[Aim of the task]
Locate every line below that contains the word "picture" and copy it.

[Supplied data]
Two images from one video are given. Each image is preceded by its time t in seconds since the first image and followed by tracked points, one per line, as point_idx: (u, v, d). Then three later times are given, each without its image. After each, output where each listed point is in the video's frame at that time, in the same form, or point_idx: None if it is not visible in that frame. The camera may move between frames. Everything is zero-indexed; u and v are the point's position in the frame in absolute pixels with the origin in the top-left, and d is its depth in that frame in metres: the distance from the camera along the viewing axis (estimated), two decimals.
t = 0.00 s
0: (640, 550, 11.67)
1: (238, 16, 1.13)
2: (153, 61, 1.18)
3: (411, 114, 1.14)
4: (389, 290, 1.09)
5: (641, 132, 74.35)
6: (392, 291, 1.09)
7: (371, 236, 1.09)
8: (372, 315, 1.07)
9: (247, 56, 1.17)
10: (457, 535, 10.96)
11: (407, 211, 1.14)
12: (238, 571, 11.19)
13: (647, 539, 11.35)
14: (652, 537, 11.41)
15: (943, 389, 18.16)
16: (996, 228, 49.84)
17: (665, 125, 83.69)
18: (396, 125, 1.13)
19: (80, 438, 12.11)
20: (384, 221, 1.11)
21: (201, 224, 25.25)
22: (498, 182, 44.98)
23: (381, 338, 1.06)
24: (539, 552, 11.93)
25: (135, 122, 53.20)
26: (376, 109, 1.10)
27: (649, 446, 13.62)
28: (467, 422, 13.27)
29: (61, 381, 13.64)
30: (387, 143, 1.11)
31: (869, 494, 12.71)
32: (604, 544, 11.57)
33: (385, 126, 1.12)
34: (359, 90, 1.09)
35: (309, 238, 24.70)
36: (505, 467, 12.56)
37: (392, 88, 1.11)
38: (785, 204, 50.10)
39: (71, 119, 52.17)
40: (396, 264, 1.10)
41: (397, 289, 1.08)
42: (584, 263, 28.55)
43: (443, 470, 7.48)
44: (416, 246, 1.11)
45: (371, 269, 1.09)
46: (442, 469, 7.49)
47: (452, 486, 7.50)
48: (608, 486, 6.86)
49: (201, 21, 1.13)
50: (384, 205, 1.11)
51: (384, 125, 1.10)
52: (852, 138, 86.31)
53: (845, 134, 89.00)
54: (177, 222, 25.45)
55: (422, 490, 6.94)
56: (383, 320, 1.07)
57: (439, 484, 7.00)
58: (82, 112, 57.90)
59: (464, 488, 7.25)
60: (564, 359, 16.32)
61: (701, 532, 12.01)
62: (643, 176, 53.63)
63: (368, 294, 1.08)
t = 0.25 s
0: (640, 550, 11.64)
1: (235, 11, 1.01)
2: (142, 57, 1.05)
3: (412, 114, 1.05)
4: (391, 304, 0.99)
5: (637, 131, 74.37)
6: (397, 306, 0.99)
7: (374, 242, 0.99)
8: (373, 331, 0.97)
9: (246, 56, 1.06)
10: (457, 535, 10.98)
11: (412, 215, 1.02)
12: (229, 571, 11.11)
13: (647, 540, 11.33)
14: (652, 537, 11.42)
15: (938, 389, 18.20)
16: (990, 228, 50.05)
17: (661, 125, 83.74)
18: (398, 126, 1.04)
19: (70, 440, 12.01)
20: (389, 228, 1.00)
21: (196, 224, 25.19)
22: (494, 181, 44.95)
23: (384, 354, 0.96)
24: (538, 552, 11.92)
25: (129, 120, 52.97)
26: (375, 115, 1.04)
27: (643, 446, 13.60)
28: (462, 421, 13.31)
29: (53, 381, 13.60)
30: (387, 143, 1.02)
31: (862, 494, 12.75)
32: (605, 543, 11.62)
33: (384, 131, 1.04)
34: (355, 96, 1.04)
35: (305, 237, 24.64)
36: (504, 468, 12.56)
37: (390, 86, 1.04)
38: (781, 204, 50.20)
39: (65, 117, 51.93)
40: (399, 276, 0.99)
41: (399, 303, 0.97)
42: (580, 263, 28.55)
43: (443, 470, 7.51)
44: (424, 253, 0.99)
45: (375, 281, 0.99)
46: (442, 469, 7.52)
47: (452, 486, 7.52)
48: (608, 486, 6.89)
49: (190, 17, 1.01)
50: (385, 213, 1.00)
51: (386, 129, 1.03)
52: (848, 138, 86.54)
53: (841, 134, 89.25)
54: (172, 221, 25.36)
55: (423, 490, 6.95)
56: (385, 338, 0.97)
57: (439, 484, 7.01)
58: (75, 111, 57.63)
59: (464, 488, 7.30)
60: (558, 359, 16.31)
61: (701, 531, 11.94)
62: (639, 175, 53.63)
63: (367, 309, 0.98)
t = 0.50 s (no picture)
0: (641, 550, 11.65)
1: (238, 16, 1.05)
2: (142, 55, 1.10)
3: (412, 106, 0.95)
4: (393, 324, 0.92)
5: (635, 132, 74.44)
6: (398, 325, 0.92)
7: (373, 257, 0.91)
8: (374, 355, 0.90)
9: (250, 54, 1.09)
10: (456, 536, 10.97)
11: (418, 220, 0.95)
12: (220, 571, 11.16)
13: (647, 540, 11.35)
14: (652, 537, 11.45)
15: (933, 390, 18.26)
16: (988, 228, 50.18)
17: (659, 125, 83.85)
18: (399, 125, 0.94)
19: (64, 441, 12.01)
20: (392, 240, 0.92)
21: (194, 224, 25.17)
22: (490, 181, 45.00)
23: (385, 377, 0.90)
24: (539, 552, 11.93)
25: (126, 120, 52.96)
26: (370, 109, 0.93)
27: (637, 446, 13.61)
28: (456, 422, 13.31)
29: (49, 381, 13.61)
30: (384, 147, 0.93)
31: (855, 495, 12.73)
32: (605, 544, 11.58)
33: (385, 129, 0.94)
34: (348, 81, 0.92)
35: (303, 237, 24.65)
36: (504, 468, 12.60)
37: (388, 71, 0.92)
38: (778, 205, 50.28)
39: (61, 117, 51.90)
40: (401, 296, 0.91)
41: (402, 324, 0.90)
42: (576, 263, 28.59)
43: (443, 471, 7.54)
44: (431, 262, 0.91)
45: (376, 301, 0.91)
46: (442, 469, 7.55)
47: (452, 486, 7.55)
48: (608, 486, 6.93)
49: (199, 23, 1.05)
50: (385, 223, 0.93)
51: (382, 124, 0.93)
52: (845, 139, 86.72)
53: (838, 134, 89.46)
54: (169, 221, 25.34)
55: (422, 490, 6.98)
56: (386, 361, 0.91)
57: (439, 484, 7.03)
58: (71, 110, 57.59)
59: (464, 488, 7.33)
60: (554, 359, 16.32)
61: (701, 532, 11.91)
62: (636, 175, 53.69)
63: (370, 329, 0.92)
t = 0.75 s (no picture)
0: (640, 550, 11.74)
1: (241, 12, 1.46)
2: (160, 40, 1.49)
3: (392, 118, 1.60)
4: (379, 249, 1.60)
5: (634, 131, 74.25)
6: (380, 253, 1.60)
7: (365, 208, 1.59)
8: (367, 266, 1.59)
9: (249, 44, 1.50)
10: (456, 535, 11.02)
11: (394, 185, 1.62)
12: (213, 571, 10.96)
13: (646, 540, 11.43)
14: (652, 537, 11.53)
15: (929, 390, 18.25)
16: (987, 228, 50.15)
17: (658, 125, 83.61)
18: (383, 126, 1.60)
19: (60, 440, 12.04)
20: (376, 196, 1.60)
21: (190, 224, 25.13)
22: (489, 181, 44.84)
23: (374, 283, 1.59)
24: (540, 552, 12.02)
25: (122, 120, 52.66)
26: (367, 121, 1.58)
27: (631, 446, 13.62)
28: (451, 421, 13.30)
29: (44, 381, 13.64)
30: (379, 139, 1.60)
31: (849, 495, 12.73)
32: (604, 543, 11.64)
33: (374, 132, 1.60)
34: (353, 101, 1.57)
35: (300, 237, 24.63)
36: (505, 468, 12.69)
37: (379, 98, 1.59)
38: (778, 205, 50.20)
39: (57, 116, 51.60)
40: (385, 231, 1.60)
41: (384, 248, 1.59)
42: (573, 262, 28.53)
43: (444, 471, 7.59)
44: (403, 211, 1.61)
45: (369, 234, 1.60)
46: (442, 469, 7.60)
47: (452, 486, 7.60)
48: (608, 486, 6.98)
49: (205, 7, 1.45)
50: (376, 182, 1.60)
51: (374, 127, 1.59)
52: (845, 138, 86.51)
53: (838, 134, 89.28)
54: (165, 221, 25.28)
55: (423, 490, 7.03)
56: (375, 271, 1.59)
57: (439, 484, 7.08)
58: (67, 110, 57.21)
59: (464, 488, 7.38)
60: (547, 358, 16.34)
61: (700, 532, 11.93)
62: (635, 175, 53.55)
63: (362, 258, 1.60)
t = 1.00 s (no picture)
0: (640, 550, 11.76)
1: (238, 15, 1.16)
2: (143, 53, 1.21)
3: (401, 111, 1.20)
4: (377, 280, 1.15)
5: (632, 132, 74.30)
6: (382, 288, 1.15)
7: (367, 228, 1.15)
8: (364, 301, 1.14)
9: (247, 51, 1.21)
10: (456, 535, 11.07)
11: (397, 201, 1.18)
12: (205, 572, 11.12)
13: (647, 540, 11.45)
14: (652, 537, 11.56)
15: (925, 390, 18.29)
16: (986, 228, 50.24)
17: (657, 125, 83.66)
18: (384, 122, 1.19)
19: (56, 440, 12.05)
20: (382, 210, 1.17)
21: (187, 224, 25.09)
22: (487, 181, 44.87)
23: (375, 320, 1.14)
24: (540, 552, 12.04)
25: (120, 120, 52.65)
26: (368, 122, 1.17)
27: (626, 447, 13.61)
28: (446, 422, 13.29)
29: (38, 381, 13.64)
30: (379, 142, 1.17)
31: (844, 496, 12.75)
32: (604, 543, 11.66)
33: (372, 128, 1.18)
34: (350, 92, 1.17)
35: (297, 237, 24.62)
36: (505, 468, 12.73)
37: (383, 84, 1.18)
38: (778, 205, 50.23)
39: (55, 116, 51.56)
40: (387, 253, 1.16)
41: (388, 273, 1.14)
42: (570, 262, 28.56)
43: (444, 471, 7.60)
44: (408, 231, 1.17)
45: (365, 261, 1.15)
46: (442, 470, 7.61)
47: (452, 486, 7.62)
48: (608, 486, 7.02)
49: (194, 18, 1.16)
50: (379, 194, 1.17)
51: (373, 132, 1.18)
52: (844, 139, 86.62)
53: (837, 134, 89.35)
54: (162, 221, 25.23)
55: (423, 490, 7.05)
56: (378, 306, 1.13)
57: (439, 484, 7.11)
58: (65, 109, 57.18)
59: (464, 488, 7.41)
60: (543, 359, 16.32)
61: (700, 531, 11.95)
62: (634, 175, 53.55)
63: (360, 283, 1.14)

[Written response]
t = 0.50 s (no picture)
t = 0.75 s (no picture)
t = 1.00 s (no picture)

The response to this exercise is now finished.